Night watch book coverProtagonist Emmeline “Em” Ridge is a boat delivery captain of limited experience. Newly widowed, her husband having died in a kayak accident, she lives on a tidal island just east of Portland, Maine, doing boat deliveries and charters. She also runs afoul of mysterious situations, which form the plots of this series of novels by sailor Linda Hall: Night Watch, The Bitter End, The Devil to Pay. This is my review of all three, in turn.

In Night Watch, the first book in the series, Em is offered a wonderful job, sailing a 52-foot Morris ketch to Bermuda for Roy Patterson, the wealthy owner. There is a catch: his daughter, “Kricket,” will be coming along.

The trip begins. Captain Ridge has two dependable crew, one newbie, and Kricket. Then, in the middle watch, Kricket disappears, the PIW response is fumbled, and a body is recovered…

What unfolds is a well-crafted mystery with clever twists and reveals. Things are not what they seem, people are not whom they appear. There is murder, good luck, poor marksmanship, and an intense quest. How can this deliciously twisty plot get straightened out?

In Bitter End, our series protagonist is captaining a charter for a daft television celebrity who believes Bermuda Triangle stories, among other things. Then, there is the boat found afloat off Florida…

Here starts an adventure to learn what happened. Deeply buried family secrets are revealed, a sailboat chase with the bad guy, and finally…truth.

Entries provided:
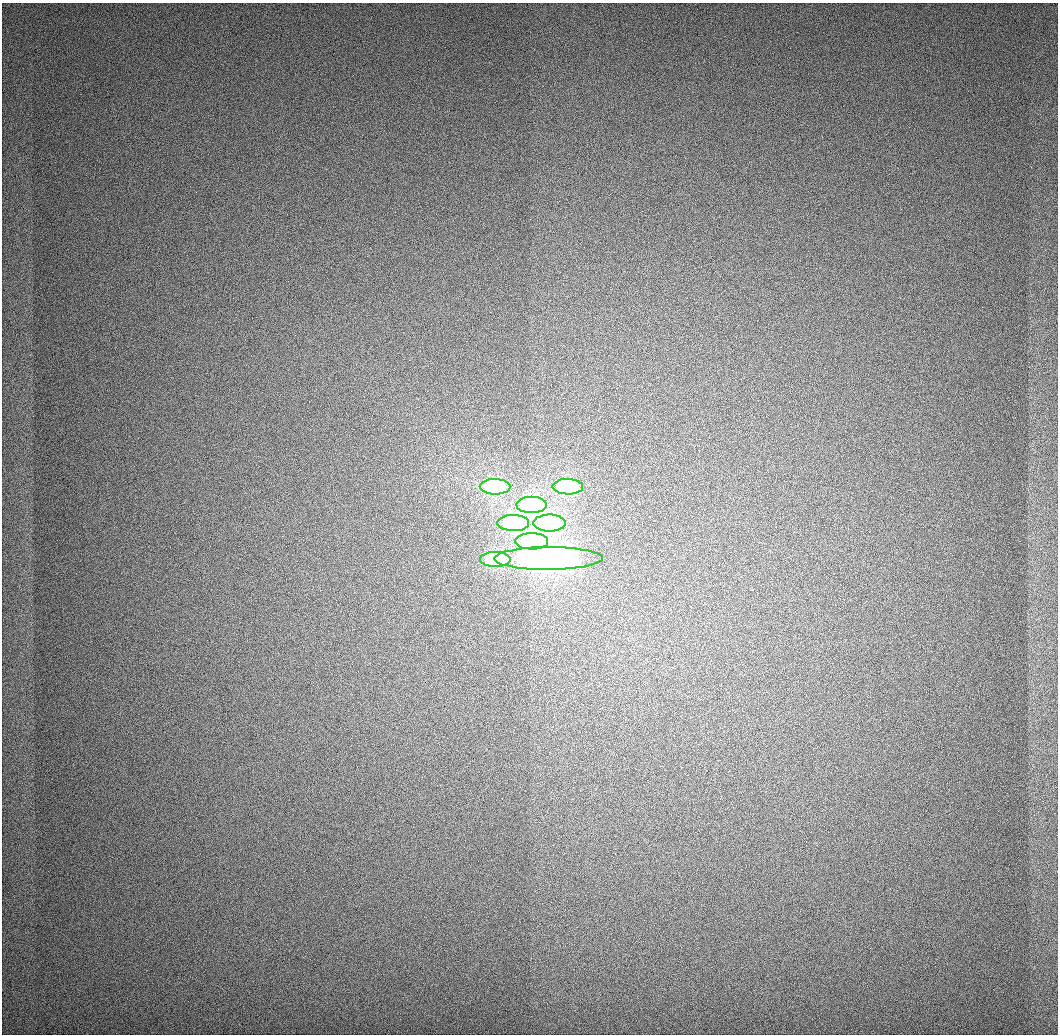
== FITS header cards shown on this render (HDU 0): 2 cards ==
NAXIS1  =                 1056
NAXIS2  =                 1032

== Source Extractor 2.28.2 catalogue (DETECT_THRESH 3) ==
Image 1056 x 1032 px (HDU 0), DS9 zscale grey, 1 PNG px = 1 image px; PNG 1060 x 1036 px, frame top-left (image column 1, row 1032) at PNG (2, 3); each listed source drawn as its Kron ellipse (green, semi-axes under 4 px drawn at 4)
Background 517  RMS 4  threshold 11.9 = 3 sigma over >= 5 px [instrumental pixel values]
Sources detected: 8; all 8 listed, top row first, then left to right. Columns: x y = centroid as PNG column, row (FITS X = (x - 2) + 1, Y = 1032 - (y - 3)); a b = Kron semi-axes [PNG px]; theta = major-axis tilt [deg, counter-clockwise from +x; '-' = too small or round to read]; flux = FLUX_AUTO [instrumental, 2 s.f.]
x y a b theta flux
495 487 15 7 -1 2.0e+05
568 487 15 7 -1 2.1e+05
531 505 15 8 -1 2.2e+05
513 523 16 8 -1 2.1e+05
550 523 16 8 0 2.2e+05
532 541 16 8 -1 2.2e+05
548 558 54 11 0 1.2e+06
495 559 15 7 0 2.0e+05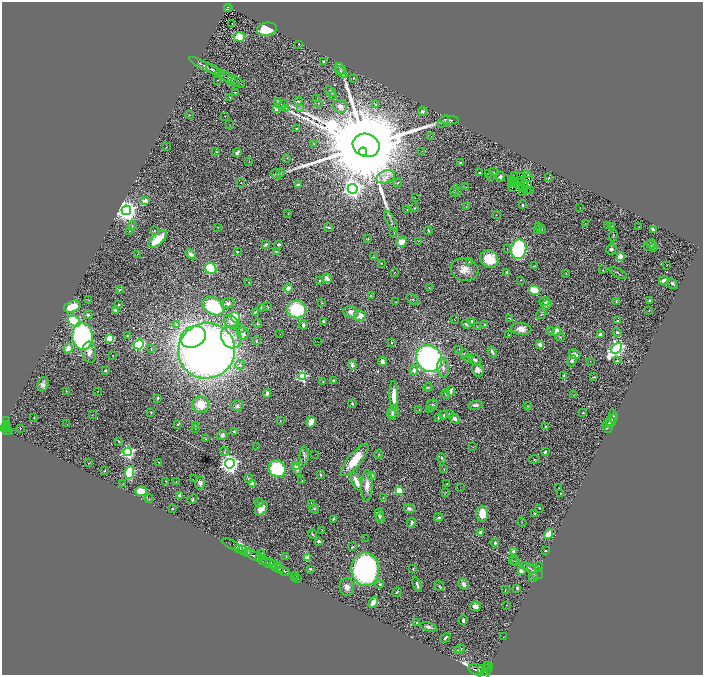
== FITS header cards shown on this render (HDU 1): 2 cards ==
NAXIS1  =                 1401
NAXIS2  =                 1346

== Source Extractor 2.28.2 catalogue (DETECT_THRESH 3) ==
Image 1401 x 1346 px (HDU 1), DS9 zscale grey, zoomed out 1/2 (1 PNG px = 2 x 2 image px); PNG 705 x 677 px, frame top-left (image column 1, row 1346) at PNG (2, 2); each listed source drawn as its Kron ellipse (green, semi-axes under 4 px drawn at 4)
Background 0.712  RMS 0.033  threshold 0.0985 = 3 sigma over >= 5 px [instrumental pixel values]
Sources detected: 457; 52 cannot appear on this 1/2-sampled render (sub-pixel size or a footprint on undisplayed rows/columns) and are neither listed nor drawn; the other 405 listed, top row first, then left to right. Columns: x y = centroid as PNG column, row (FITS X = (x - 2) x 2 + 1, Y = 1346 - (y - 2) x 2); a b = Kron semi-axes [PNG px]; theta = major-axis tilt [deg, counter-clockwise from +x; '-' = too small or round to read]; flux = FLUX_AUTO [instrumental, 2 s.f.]
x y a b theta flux
228 7 4 1 - 53
228 9 2 1 - 19
232 24 2 1 - 34
267 29 10 6 8 190
239 37 5 4 - 130
299 44 3 2 - 3.3
324 62 3 2 - 8.8
205 66 18 2 -27 22
341 69 7 4 -56 14
214 70 8 3 -30 12
341 72 8 4 -42 15
220 73 5 3 - 9.7
232 78 3 2 - 3.9
353 78 3 2 - 4.5
229 79 12 3 -35 14
217 80 2 1 - 2.4
238 82 8 2 -29 9.3
235 92 2 2 - 4.2
330 92 6 3 -41 17
332 95 4 3 - 5.6
230 98 2 2 - 12
317 99 3 2 - 2.5
278 101 3 3 - 4.6
298 101 4 2 - 6.3
318 103 2 1 - 1.7
283 104 5 3 - 8.2
376 104 2 2 - 2.2
340 106 7 6 - 41
286 108 3 2 - 4.2
300 108 3 2 - 5.2
276 110 4 3 - 16
422 111 4 4 - 21
189 115 4 2 - 3.1
225 116 2 2 - 1.9
449 120 9 3 -1 16
443 122 7 3 55 9.8
229 125 3 2 - 2.3
297 129 2 2 - 7.7
431 136 2 1 - 1.5
314 144 3 2 - 2.5
366 145 13 11 -20 250000
166 147 3 2 - 2.4
422 151 2 1 - 1.7
216 152 3 2 - 4
363 152 4 3 - 3500
237 153 4 3 - 18
287 158 2 1 - 1.7
249 162 2 1 - 1.9
460 162 2 2 - 5.9
281 172 3 3 - 5.8
494 172 3 2 - 3.1
480 173 4 2 - 7.2
489 173 2 1 - 3.6
276 174 6 3 -58 7.1
514 175 2 1 - 6.6
528 175 4 3 - 7.8
386 177 9 6 19 34
490 177 2 2 - 2.1
500 177 5 4 - 19
520 177 3 1 - 0.005
529 177 3 2 - 6.6
548 178 3 3 - 5.4
511 179 2 1 - 3.8
520 180 2 1 - 1.9
241 182 2 1 - 2.1
398 183 4 3 - 6.8
513 183 2 1 - 6.8
515 183 2 1 - 5.1
511 184 3 2 - 1.6
298 185 2 2 - 37
517 185 2 1 - 6.7
524 185 2 1 - 0.96
528 185 3 1 - 0.98
466 187 2 2 - 2.3
513 188 3 2 - 19
353 189 5 5 - 4000
522 189 2 1 - 1.9
527 189 3 2 - 0.41
454 190 6 2 74 5.1
530 190 2 2 - 3.8
457 192 3 2 - 4.1
522 193 3 2 - 2.1
415 198 2 1 - 1.5
145 201 3 3 - 150
522 205 2 2 - 16
466 206 3 2 - 3.1
415 208 3 3 - 7
580 208 2 2 - 1.4
407 209 3 2 - 2.9
126 210 5 4 - 6700
288 213 3 2 - 1.5
496 215 2 2 - 2.3
391 221 11 3 -60 16
585 224 2 1 - 1.7
132 226 5 3 - 7.7
538 226 3 3 - 5.5
608 226 2 1 - 1.5
612 226 3 2 - 4
218 227 3 2 - 3.3
328 227 4 2 - 9.2
639 227 3 2 - 3.8
541 229 5 3 - 7.4
653 229 4 2 - 18
154 230 3 2 - 3.1
428 230 4 2 - 8.4
538 230 4 3 - 4.7
129 231 2 2 - 2.2
394 232 3 2 - 3.4
613 235 6 2 86 4.4
158 239 12 5 42 150
368 239 3 2 - 3.4
419 241 4 2 - 4.1
401 242 6 5 - 80
279 244 4 3 - 18
651 244 4 4 - 8.4
265 245 4 2 - 11
650 246 6 5 - 11
653 248 3 2 - 3.3
507 249 2 2 - 3.1
519 249 10 7 78 1100
611 249 5 5 - 19
276 251 3 3 - 4
237 252 2 2 - 16
138 254 4 1 - 1.9
191 254 6 4 -44 29
373 257 3 2 - 3.3
620 257 3 3 - 150
489 259 9 8 - 170
469 262 3 2 - 4.3
382 263 2 2 - 2.7
667 265 2 1 - 35
535 266 2 1 - 3.4
211 268 6 5 - 410
464 270 14 11 -13 89
603 270 3 2 - 3.4
507 272 3 2 - 9.9
394 273 2 1 - 2.3
566 273 3 2 - 3.7
618 273 10 2 -30 11
327 278 5 4 - 32
521 280 2 2 - 2.4
663 280 5 3 - 20
320 281 3 2 - 5.4
248 282 4 2 - 2.7
672 283 5 4 - 13
288 288 4 4 - 35
429 288 3 2 - 2.6
120 290 3 2 - 7.7
535 290 6 4 -17 190
371 295 3 2 - 3.1
89 300 3 2 - 2.6
413 300 7 3 -36 8.6
545 301 5 4 - 21
616 301 3 2 - 5.1
650 301 3 2 - 10
396 302 3 3 - 4.1
228 303 7 5 25 17
322 303 3 2 - 4.7
119 304 2 2 - 5.5
547 304 5 4 - 22
213 306 12 8 -31 410
72 307 8 5 24 130
261 307 3 2 - 5.2
268 307 2 1 - 1.9
296 309 10 9 - 450
116 310 2 2 - 90
649 310 3 2 - 1.9
255 312 3 2 - 6.4
351 312 8 6 -9 45
541 314 5 4 - 10
88 315 4 3 - 13
360 316 6 5 - 85
235 318 5 4 - 270
510 318 3 2 - 4.5
454 319 2 1 - 1.5
74 321 7 5 -36 360
324 321 4 2 - 18
472 321 3 3 - 26
617 321 4 3 - 8.3
231 322 8 6 -40 30
257 323 4 2 - 3.7
466 324 5 3 - 14
177 325 3 3 - 7.6
303 325 4 3 - 17
485 325 2 2 - 59
477 327 3 2 - 4.2
240 328 5 4 - 7.8
521 329 10 6 -5 64
550 331 4 1 - 4
556 331 5 4 - 130
617 332 4 4 - 14
243 334 6 5 - 25
280 334 2 1 - 2.2
600 334 3 3 - 32
509 335 3 2 - 3.7
82 336 14 10 -84 1400
127 336 3 3 - 4.2
193 337 13 10 26 2200
231 337 11 9 -56 140
560 337 4 3 - 5.9
109 339 3 3 - 330
256 341 2 2 - 4.8
318 342 2 1 - 4.5
392 343 2 2 - 8.2
139 344 5 5 - 500
539 345 3 3 - 38
68 348 5 4 - 44
616 348 6 4 48 2600
151 349 4 2 - 4.2
459 349 2 1 - 1.8
207 351 28 27 - 6500
89 352 10 7 -84 51
492 352 5 3 - 16
464 353 4 2 - 4.6
574 354 6 4 -23 24
113 356 2 1 - 2.4
429 358 14 12 -57 1900
468 359 4 3 - 8.1
475 360 7 5 -30 21
382 361 4 3 - 28
572 361 6 4 72 15
590 361 2 1 - 1.7
617 361 3 3 - 11
240 365 5 3 - 8.8
352 365 5 3 - 15
443 368 10 5 -84 27
105 370 3 2 - 8.5
414 370 5 4 - 32
478 370 7 5 -60 36
564 375 4 3 - 6.3
302 377 4 3 - 640
594 377 4 3 - 5.8
333 380 3 3 - 6
323 381 3 2 - 5.2
43 384 7 5 70 29
428 387 4 2 - 6.2
66 391 3 2 - 2.4
451 391 5 3 - 17
97 392 2 2 - 2.1
267 393 4 3 - 26
446 394 5 3 - 8
574 395 2 1 - 2.4
394 396 14 4 -88 93
158 398 4 3 - 5.5
352 404 4 3 - 7.9
201 405 8 8 - 140
432 405 6 5 - 13
475 405 7 3 6 22
237 406 6 5 - 20
528 406 4 3 - 5.7
419 409 2 2 - 3.9
429 410 2 2 - 2.1
151 412 2 2 - 14
393 412 6 5 - 23
583 413 2 2 - 7.3
392 414 6 4 -64 10
449 414 4 3 - 8.4
92 415 2 1 - 1.9
444 415 4 3 - 7.8
613 416 6 3 -82 11
438 417 4 2 - 7.5
34 418 2 1 - 2.5
455 418 6 4 -46 31
611 420 6 3 55 11
7 421 3 1 - 36
280 421 3 3 - 3.9
311 422 6 4 72 71
610 423 7 4 22 16
67 424 3 1 - 4
178 424 4 2 - 7.8
6 425 3 3 - 290
196 425 3 3 - 4.9
608 426 7 4 89 12
5 427 3 1 - 270
545 427 4 3 - 9.3
3 428 3 3 - 460
7 428 2 1 - 52
20 428 2 2 - 13
195 428 3 2 - 4
7 430 5 2 - 180
9 432 4 2 - 260
234 432 4 3 - 14
222 435 5 5 - 22
206 439 4 3 - 6.6
119 441 3 3 - 6.3
257 447 2 1 - 2.4
473 447 2 2 - 2
128 452 4 4 - 1200
225 452 5 4 - 7.8
545 452 3 2 - 14
315 454 2 1 - 5.4
379 454 4 3 - 6.7
304 456 9 4 87 18
442 458 5 3 - 9
534 459 6 3 7 6.5
355 460 20 6 51 170
159 462 2 1 - 2.7
89 463 3 2 - 3
230 464 5 5 - 4300
296 465 3 3 - 110
277 469 9 8 - 510
297 469 6 4 -65 19
444 469 2 2 - 2.8
104 471 3 2 - 4.7
130 473 6 4 83 440
321 475 2 2 - 11
372 475 2 2 - 33
249 478 4 3 - 6.3
193 479 2 1 - 14
166 481 2 1 - 2.8
302 481 2 2 - 2.5
176 482 3 2 - 3
356 482 10 3 -66 68
123 483 3 2 - 2.4
200 483 6 5 - 25
447 483 3 3 - 3.1
252 484 2 2 - 100
367 486 16 5 89 59
460 487 2 1 - 1.2
559 488 2 1 - 2.6
141 491 6 4 -1 100
399 491 3 3 - 250
445 492 2 1 - 2
561 493 2 1 - 3
180 496 2 2 - 100
383 498 3 2 - 3.8
149 499 4 3 - 5.7
192 499 5 4 - 10
259 502 4 3 - 11
312 503 4 3 - 5.8
261 508 8 5 55 68
409 508 5 4 - 22
539 508 2 2 - 6.8
172 509 2 2 - 18
314 509 5 4 - 9.6
535 513 3 2 - 6.1
379 514 6 3 -80 39
482 514 8 6 86 120
439 517 5 3 - 11
333 519 3 3 - 4.6
380 519 5 3 - 13
522 522 5 2 - 3.7
411 523 5 2 - 17
322 530 4 2 - 4.4
480 532 3 3 - 20
313 534 5 3 - 9.3
548 534 5 3 - 170
365 538 2 1 - 1.5
319 541 4 3 - 22
495 543 5 4 - 12
231 544 10 2 -25 210
352 547 3 2 - 6.2
238 548 4 1 - 300
243 550 5 2 - 3200
513 551 3 2 - 100
545 551 2 2 - 4.7
247 552 3 2 - 650
262 554 3 3 - 12
253 555 9 3 -31 2200
286 556 4 1 - 2.3
308 557 3 3 - 140
259 558 4 3 - 800
262 560 3 2 - 250
513 561 5 1 - 4
267 562 5 3 - 570
515 562 4 1 - 2.6
271 563 4 2 - 370
273 565 4 2 - 270
279 565 2 1 - 18
538 567 5 2 - 4.4
278 568 6 2 -26 1000
529 568 9 3 -26 13
310 569 3 2 - 11
365 569 17 14 -85 2200
413 569 3 3 - 5.7
284 571 6 2 -25 1400
521 571 3 3 - 50
535 572 9 5 -40 38
295 576 2 1 - 24
294 577 2 1 - 25
533 577 5 3 - 6.7
298 579 2 1 - 13
379 584 4 3 - 7.9
464 584 6 4 -62 22
417 585 7 2 -71 20
439 586 5 4 - 8.7
347 587 9 7 -83 36
517 588 3 2 - 9.6
505 590 2 2 - 3.4
397 592 5 2 - 5.6
373 602 6 4 58 37
506 605 3 2 - 3.3
475 606 5 5 - 32
463 620 5 3 - 17
417 623 3 2 - 4.7
428 627 9 3 -15 23
504 636 2 1 - 1.7
445 638 5 3 - 15
460 649 5 4 - 13
457 650 3 2 - 5.3
488 666 3 2 - 300
486 668 4 3 - 1000
482 669 3 3 - 1000
478 670 10 5 -17 3900
486 672 10 3 58 2700
At the frame edge (FLAGS 8, measured only in part): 1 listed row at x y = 486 672
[52 sub-pixel or undisplayed-footprint detections neither listed nor drawn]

Prompt: Please pick up the review of Linda Hall's Em Ridge sailing mysteries after its final sentence and keep writing it.

In response:
I think the third book in the series is the best. Devil to Pay opens with a panicked message from a friend, a SCUBA diving death, and sailboat deliveries. A maelstrom of deception ensues, with Captain Em in a desperate bid to learn what is going on. At the story’s climax, I found myself shouting, “Don’t do that!”

In all three stories, Em gets assistance from a collection of sailing friends and neighbors. (My favorite: EJ, an old codger with a porch full of charcoal cookers. He will eat vegetables, as long as they’ve been cooked with a pot roast until they taste like meat.) Also on hand is Ben Dunlinson, a police officer newly arrived from Montana with personal baggage of his own. His and Em’s relationship shifts into something like a romance novel as the series proceeds. The tides along the Maine coast where the story is set also play a significant role.

Night Watch, Bitter End, and Devil to Pay are pretty good reads, with a sailor as heroine, good characters, and satisfying nautical plots to unravel.

Night Watch, by Linda Hall (Alexandria Publishing Group, 2014; 272 pages)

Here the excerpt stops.